Conversations begun in the blueberry fields were broadened and formalized in the following months through a peer mentoring relationship between the two organizations and Family Farm Defenders, supported by national grassroots support organization WhyHunger. Inspired by the success of the CIW’s Fair Food Campaign, and interested in building a campaign for fair prices for dairy farmers, Maine and Midwestern farmers visited Immokalee to learn more, while the CIW saw the relationship as an opportunity to learn about the challenges facing small farmers and build new alliances for their campaign.

After a year of partnership and solidarity building, Florida made for an appropriate final leg of the tour. Just as the CIW made a splash in Maine, Bob and his family — and Wisconsin dairy farmers who arrived to march the final few days — drew attention in Florida. While alliance building is nothing new to the CIW, the presence of independent farmers — taking hard-to-spare time away from their cows or spring planting because they believe they share a common struggle and common fate — was particularly notable.

On the final mile of the march, dozens of CIW members, faces weathered from years in the fields, carried a CIW banner to Publix headquarters. A column of more than 1,500 people of all ages, races, and backgrounds stretched behind them. The CIW has demonstrated the power of students, faith leaders, and food justice organizations standing alongside some of the most marginalized people in the food system. That power that has drawn concessions from some of the biggest corporations in the world, but much more remains to be done.

Bob St. Peter (with mic) with his family and Lucas Benitez of the CIW (right) at the closing rally of the CIW March for Rights, Respect, and Fair Food.

Siena Chrisman, WhyHungerBob St. Peter with his family and Lucas Benitez of the CIW at the closing rally of the March for Rights, Respect, and Fair Food.

“Farmers and farmworkers won’t be divided against each other any longer,” said Bob at the closing rally of the march. “For too long we’ve been fighting over crumbs.

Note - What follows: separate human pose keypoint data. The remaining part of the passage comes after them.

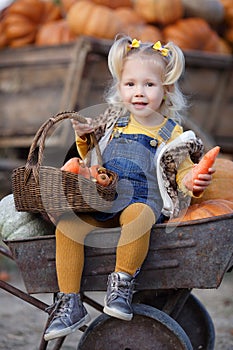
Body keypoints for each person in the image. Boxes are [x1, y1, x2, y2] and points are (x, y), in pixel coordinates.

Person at [44, 35, 215, 341]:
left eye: (149, 85)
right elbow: (92, 161)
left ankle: (121, 283)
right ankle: (69, 301)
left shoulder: (170, 131)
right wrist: (85, 137)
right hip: (103, 199)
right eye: (131, 84)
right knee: (68, 224)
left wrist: (192, 179)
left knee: (140, 217)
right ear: (120, 88)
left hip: (141, 201)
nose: (139, 92)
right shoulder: (112, 124)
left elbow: (181, 169)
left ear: (167, 89)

We want a bigger piece of the pie.”

The 6,500 miles of the Farm Labor Reality Tour shone a bright light on the harsh realities of a system that lets consumers pay 79 cents a pound for chicken without knowing about all the exploitation that goes along with it. “We need a new direction for the food movement,” Bob says. “We need to figure out how we’re going to address human rights and fair wages, so that the people who are providing basic foods for our country can have a decent, good life.”

The CIW march and the connections made on the tour make clear who will lead the way. “As farmworkers, food workers, and family farmers, we have a natural affinity,” Bob says. “And once we all get together, we’re unstoppable.”